• [Exercise prompt] Which lines in the data below contain the string "across"? Pick out each of them, matching case exactly.

(Stored items)
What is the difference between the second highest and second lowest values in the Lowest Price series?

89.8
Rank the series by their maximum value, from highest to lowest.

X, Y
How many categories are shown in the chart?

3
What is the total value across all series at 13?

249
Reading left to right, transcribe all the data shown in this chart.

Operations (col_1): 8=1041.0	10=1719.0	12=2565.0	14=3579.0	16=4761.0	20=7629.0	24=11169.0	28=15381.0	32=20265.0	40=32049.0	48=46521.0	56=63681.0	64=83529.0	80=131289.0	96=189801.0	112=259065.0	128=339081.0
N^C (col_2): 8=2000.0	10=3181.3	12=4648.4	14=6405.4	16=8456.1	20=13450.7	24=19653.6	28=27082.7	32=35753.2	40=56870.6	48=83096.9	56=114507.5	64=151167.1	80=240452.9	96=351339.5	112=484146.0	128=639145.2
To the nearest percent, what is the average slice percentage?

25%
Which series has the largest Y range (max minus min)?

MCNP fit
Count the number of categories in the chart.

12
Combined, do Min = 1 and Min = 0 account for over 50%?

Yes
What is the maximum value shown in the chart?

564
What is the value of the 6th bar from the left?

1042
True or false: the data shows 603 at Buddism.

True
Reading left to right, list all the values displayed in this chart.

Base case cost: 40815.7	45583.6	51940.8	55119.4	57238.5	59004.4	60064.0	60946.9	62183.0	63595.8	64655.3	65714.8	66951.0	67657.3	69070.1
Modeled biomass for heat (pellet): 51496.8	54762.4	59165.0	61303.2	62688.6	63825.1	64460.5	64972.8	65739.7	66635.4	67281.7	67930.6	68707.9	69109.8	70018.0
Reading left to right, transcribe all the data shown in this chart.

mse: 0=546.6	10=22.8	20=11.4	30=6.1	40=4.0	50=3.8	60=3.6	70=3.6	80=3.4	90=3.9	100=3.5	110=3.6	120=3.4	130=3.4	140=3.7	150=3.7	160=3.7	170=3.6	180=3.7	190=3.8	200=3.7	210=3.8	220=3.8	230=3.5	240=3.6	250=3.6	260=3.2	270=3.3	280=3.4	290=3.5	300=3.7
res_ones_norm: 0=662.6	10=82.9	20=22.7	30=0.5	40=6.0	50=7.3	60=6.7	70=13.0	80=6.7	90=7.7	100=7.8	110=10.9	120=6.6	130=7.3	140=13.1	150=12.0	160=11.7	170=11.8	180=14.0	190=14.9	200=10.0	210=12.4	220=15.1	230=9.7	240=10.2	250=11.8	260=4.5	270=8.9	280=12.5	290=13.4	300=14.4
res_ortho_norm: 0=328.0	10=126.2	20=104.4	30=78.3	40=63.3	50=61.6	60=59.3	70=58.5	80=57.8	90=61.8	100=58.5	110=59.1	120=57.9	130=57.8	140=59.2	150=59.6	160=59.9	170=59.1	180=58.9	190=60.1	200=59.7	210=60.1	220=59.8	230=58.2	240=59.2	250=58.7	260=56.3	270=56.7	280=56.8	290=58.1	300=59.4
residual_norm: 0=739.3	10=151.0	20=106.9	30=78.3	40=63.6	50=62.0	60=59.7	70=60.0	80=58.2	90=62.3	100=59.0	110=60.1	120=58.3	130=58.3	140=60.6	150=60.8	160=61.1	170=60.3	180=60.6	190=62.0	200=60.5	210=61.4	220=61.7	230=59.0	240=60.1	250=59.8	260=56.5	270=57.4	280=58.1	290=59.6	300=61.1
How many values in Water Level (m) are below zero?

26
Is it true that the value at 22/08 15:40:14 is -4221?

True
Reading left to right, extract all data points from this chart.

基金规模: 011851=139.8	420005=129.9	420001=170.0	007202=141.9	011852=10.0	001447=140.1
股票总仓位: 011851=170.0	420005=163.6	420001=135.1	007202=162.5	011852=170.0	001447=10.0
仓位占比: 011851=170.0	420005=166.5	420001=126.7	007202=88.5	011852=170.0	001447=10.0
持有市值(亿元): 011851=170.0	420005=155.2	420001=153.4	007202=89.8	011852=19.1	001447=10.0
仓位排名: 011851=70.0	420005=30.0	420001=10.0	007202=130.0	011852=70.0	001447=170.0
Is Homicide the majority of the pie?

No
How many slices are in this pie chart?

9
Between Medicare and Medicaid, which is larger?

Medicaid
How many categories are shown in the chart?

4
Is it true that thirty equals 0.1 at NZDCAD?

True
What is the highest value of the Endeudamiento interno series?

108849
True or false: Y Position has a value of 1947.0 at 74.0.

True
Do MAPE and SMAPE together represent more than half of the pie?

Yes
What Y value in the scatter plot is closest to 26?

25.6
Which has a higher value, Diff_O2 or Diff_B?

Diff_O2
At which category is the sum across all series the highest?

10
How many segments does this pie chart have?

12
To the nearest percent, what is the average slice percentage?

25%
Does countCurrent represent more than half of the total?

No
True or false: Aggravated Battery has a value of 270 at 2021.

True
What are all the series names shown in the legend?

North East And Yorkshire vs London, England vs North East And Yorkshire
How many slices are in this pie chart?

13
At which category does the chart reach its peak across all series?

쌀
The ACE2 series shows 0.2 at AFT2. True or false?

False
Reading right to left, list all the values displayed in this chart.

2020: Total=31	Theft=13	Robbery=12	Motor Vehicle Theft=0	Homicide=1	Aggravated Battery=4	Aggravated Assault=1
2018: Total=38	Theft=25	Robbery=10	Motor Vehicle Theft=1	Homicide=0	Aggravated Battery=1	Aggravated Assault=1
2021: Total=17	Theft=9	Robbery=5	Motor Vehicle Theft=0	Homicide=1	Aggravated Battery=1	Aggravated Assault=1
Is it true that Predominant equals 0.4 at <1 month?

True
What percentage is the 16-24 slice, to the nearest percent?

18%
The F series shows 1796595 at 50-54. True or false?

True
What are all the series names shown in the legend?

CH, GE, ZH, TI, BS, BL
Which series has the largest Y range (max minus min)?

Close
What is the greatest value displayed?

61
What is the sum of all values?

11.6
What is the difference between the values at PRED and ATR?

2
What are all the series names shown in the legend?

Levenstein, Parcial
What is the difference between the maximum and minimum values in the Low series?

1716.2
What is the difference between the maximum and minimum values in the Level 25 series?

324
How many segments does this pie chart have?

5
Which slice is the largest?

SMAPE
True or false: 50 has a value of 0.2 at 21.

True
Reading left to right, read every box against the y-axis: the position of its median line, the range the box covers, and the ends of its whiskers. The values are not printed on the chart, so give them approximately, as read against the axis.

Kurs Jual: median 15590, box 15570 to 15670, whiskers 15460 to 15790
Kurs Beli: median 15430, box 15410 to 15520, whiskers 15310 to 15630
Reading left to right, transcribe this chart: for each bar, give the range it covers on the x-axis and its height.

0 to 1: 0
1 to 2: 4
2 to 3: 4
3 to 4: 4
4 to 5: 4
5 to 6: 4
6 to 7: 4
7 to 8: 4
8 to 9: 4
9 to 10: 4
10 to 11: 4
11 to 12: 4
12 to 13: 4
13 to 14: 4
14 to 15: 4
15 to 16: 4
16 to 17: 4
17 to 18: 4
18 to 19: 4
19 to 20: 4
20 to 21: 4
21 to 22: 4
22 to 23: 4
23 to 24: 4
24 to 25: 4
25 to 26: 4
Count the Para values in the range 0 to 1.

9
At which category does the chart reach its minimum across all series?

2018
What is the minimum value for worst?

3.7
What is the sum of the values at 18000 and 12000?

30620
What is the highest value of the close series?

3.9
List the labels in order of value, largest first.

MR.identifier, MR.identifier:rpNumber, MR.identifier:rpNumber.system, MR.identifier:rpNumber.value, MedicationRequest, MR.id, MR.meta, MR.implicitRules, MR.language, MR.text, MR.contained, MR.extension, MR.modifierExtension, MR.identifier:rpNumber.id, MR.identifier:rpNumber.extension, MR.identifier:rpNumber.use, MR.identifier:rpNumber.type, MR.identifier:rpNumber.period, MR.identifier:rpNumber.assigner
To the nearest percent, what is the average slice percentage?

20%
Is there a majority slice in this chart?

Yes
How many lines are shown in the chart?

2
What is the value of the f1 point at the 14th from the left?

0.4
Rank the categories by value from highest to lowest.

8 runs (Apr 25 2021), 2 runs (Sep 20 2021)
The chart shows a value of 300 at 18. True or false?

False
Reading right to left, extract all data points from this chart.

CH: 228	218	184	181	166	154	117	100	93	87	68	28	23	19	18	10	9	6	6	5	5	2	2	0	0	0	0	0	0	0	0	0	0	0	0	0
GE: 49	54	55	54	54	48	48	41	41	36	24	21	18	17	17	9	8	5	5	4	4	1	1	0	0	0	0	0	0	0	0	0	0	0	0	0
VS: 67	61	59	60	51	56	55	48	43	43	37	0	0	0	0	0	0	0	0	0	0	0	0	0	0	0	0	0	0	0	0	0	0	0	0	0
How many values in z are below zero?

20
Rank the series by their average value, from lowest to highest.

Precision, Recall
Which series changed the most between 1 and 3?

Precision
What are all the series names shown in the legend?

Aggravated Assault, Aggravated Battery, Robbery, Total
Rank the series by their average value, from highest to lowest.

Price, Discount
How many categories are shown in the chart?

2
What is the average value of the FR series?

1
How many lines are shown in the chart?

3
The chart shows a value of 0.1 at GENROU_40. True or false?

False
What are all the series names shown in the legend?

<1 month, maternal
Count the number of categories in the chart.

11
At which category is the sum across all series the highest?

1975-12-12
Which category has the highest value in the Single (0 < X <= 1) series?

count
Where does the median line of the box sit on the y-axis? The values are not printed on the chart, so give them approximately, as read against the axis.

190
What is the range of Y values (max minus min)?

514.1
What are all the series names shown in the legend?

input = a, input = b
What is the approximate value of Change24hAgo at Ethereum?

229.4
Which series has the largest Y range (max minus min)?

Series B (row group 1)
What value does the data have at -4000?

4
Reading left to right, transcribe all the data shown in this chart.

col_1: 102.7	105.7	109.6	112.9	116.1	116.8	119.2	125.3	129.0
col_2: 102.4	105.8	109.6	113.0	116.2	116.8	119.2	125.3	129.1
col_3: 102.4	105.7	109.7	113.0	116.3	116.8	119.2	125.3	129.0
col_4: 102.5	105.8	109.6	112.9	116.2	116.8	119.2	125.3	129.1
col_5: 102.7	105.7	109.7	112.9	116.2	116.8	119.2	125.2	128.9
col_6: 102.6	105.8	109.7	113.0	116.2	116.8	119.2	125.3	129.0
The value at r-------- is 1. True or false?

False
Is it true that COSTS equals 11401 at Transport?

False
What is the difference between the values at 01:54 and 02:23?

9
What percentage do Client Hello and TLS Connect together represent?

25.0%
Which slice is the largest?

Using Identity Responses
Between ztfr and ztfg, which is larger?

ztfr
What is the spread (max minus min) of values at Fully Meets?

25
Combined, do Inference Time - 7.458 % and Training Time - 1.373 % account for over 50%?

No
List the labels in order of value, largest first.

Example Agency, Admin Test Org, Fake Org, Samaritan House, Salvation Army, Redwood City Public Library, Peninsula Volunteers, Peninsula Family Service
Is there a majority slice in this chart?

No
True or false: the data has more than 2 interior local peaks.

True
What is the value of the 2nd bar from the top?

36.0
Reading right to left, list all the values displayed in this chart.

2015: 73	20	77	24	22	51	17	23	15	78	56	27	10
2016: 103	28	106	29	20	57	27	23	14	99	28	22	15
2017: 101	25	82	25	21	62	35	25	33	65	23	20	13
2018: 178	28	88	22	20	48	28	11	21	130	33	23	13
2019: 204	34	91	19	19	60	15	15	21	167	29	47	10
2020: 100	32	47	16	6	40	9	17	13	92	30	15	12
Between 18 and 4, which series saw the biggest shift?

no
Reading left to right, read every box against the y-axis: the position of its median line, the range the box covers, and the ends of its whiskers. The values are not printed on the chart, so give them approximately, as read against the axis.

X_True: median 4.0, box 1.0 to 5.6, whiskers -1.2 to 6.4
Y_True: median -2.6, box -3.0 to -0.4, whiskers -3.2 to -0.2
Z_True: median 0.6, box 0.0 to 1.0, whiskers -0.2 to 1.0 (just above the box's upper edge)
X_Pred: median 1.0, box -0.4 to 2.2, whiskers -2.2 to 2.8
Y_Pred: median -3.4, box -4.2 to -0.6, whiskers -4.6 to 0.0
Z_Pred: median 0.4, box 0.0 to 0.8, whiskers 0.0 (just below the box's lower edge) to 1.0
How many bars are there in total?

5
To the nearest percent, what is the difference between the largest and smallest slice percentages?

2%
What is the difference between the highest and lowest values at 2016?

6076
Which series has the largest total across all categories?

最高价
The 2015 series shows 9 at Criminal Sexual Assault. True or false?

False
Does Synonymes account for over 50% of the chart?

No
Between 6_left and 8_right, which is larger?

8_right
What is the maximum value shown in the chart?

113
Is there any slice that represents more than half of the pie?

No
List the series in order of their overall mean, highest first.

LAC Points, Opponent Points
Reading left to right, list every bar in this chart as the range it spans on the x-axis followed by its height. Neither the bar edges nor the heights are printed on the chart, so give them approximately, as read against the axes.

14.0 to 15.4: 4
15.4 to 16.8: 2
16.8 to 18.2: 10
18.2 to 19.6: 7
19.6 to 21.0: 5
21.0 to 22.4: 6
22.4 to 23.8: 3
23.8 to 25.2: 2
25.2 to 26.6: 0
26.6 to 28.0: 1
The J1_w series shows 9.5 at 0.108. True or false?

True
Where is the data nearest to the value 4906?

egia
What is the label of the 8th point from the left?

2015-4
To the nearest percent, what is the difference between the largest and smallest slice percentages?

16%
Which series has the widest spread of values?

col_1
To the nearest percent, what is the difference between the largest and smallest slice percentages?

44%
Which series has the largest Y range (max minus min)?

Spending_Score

• [Task result]
What is the total value across all series at 13?
At which category is the sum across all series the highest?
At which category does the chart reach its peak across all series?
At which category does the chart reach its minimum across all series?
At which category is the sum across all series the highest?
Which series has the largest total across all categories?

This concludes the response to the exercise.